Your goal:
Transcribe every record exactly.

[Collected data]
▶

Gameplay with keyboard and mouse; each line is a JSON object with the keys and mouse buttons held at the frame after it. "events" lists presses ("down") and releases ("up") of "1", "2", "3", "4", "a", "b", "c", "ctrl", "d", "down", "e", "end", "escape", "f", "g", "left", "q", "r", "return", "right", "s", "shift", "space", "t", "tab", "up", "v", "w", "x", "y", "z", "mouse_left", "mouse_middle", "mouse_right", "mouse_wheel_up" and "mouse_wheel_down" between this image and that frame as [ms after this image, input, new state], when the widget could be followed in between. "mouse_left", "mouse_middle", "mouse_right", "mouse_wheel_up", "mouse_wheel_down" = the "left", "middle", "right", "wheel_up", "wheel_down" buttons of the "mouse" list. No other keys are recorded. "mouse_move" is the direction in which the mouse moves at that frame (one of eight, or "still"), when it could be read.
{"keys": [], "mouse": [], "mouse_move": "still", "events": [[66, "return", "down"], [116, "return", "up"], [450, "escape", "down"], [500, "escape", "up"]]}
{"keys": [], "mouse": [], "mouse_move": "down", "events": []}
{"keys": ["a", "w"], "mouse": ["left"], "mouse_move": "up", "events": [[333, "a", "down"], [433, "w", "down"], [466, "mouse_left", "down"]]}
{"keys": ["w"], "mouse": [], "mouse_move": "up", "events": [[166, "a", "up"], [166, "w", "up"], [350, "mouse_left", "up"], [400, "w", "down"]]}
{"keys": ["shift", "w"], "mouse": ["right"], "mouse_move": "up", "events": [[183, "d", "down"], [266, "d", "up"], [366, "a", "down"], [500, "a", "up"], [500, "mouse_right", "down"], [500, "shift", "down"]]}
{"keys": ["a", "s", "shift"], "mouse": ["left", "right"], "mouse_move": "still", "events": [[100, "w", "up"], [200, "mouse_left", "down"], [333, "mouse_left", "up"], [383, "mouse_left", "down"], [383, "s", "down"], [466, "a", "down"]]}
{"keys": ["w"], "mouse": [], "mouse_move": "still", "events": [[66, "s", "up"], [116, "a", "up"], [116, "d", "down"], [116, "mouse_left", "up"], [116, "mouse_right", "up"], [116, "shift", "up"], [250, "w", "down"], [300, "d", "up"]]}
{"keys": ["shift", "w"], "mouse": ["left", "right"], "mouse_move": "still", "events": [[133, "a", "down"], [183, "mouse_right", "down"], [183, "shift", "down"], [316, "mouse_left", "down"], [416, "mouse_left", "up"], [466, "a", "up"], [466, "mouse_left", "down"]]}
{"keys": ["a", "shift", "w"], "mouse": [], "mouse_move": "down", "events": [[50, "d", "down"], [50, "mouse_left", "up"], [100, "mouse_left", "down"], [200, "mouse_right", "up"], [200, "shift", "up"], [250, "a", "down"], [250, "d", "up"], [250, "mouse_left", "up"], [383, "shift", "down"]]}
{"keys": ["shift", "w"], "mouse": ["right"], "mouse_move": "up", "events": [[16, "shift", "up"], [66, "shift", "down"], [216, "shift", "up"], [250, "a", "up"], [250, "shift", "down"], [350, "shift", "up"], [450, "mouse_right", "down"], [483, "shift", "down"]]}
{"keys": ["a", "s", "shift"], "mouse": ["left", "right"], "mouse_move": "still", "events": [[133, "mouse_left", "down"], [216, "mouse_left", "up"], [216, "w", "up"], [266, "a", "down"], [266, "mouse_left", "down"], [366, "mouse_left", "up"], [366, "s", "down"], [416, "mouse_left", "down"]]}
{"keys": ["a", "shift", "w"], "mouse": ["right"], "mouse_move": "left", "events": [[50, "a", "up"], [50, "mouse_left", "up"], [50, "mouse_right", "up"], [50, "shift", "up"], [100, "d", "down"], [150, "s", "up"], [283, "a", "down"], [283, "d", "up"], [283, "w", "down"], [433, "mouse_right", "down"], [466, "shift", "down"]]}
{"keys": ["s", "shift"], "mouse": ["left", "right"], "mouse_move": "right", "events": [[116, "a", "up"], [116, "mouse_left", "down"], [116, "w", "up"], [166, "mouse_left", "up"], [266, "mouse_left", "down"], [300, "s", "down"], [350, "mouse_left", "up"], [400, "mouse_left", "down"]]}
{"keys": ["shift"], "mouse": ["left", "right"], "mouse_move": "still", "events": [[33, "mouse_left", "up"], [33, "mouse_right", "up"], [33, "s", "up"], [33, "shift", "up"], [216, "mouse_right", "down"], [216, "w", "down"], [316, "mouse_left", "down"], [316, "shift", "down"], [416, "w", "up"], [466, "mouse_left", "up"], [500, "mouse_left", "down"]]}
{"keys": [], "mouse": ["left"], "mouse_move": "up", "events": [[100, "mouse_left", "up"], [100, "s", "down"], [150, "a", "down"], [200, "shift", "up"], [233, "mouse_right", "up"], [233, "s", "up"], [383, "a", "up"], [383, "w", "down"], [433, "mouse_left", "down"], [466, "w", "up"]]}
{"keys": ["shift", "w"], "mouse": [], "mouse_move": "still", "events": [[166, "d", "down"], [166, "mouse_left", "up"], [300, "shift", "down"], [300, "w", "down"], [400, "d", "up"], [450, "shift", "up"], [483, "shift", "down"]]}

◀

Output below:
Gameplay with keyboard and mouse; each line is a JSON object with the keys and mouse buttons held at the frame after it. "events" lists presses ("down") and releases ("up") of "1", "2", "3", "4", "a", "b", "c", "ctrl", "d", "down", "e", "end", "escape", "f", "g", "left", "q", "r", "return", "right", "s", "shift", "space", "t", "tab", "up", "v", "w", "x", "y", "z", "mouse_left", "mouse_middle", "mouse_right", "mouse_wheel_up" and "mouse_wheel_down" between this image and that frame as [ms after this image, input, new state], when the widget could be followed in between. "mouse_left", "mouse_middle", "mouse_right", "mouse_wheel_up", "mouse_wheel_down" = the "left", "middle", "right", "wheel_up", "wheel_down" buttons of the "mouse" list. No other keys are recorded. "mouse_move" is the direction in which the mouse moves at that frame (one of eight, or "still"), when it could be read.
{"keys": [], "mouse": [], "mouse_move": "still", "events": [[66, "return", "down"], [116, "return", "up"], [450, "escape", "down"], [500, "escape", "up"]]}
{"keys": [], "mouse": [], "mouse_move": "down", "events": []}
{"keys": ["a", "w"], "mouse": ["left"], "mouse_move": "up", "events": [[333, "a", "down"], [433, "w", "down"], [466, "mouse_left", "down"]]}
{"keys": ["w"], "mouse": [], "mouse_move": "up", "events": [[166, "a", "up"], [166, "w", "up"], [350, "mouse_left", "up"], [400, "w", "down"]]}
{"keys": ["shift", "w"], "mouse": ["right"], "mouse_move": "up", "events": [[183, "d", "down"], [266, "d", "up"], [366, "a", "down"], [500, "a", "up"], [500, "mouse_right", "down"], [500, "shift", "down"]]}
{"keys": ["a", "s", "shift"], "mouse": ["left", "right"], "mouse_move": "still", "events": [[100, "w", "up"], [200, "mouse_left", "down"], [333, "mouse_left", "up"], [383, "mouse_left", "down"], [383, "s", "down"], [466, "a", "down"]]}
{"keys": ["w"], "mouse": [], "mouse_move": "still", "events": [[66, "s", "up"], [116, "a", "up"], [116, "d", "down"], [116, "mouse_left", "up"], [116, "mouse_right", "up"], [116, "shift", "up"], [250, "w", "down"], [300, "d", "up"]]}
{"keys": ["shift", "w"], "mouse": ["left", "right"], "mouse_move": "still", "events": [[133, "a", "down"], [183, "mouse_right", "down"], [183, "shift", "down"], [316, "mouse_left", "down"], [416, "mouse_left", "up"], [466, "a", "up"], [466, "mouse_left", "down"]]}
{"keys": ["a", "shift", "w"], "mouse": [], "mouse_move": "down", "events": [[50, "d", "down"], [50, "mouse_left", "up"], [100, "mouse_left", "down"], [200, "mouse_right", "up"], [200, "shift", "up"], [250, "a", "down"], [250, "d", "up"], [250, "mouse_left", "up"], [383, "shift", "down"]]}
{"keys": ["shift", "w"], "mouse": ["right"], "mouse_move": "up", "events": [[16, "shift", "up"], [66, "shift", "down"], [216, "shift", "up"], [250, "a", "up"], [250, "shift", "down"], [350, "shift", "up"], [450, "mouse_right", "down"], [483, "shift", "down"]]}
{"keys": ["a", "s", "shift"], "mouse": ["left", "right"], "mouse_move": "still", "events": [[133, "mouse_left", "down"], [216, "mouse_left", "up"], [216, "w", "up"], [266, "a", "down"], [266, "mouse_left", "down"], [366, "mouse_left", "up"], [366, "s", "down"], [416, "mouse_left", "down"]]}
{"keys": ["a", "shift", "w"], "mouse": ["right"], "mouse_move": "left", "events": [[50, "a", "up"], [50, "mouse_left", "up"], [50, "mouse_right", "up"], [50, "shift", "up"], [100, "d", "down"], [150, "s", "up"], [283, "a", "down"], [283, "d", "up"], [283, "w", "down"], [433, "mouse_right", "down"], [466, "shift", "down"]]}
{"keys": ["s", "shift"], "mouse": ["left", "right"], "mouse_move": "right", "events": [[116, "a", "up"], [116, "mouse_left", "down"], [116, "w", "up"], [166, "mouse_left", "up"], [266, "mouse_left", "down"], [300, "s", "down"], [350, "mouse_left", "up"], [400, "mouse_left", "down"]]}
{"keys": ["shift"], "mouse": ["left", "right"], "mouse_move": "still", "events": [[33, "mouse_left", "up"], [33, "mouse_right", "up"], [33, "s", "up"], [33, "shift", "up"], [216, "mouse_right", "down"], [216, "w", "down"], [316, "mouse_left", "down"], [316, "shift", "down"], [416, "w", "up"], [466, "mouse_left", "up"], [500, "mouse_left", "down"]]}
{"keys": [], "mouse": ["left"], "mouse_move": "up", "events": [[100, "mouse_left", "up"], [100, "s", "down"], [150, "a", "down"], [200, "shift", "up"], [233, "mouse_right", "up"], [233, "s", "up"], [383, "a", "up"], [383, "w", "down"], [433, "mouse_left", "down"], [466, "w", "up"]]}
{"keys": ["shift", "w"], "mouse": [], "mouse_move": "still", "events": [[166, "d", "down"], [166, "mouse_left", "up"], [300, "shift", "down"], [300, "w", "down"], [400, "d", "up"], [450, "shift", "up"], [483, "shift", "down"]]}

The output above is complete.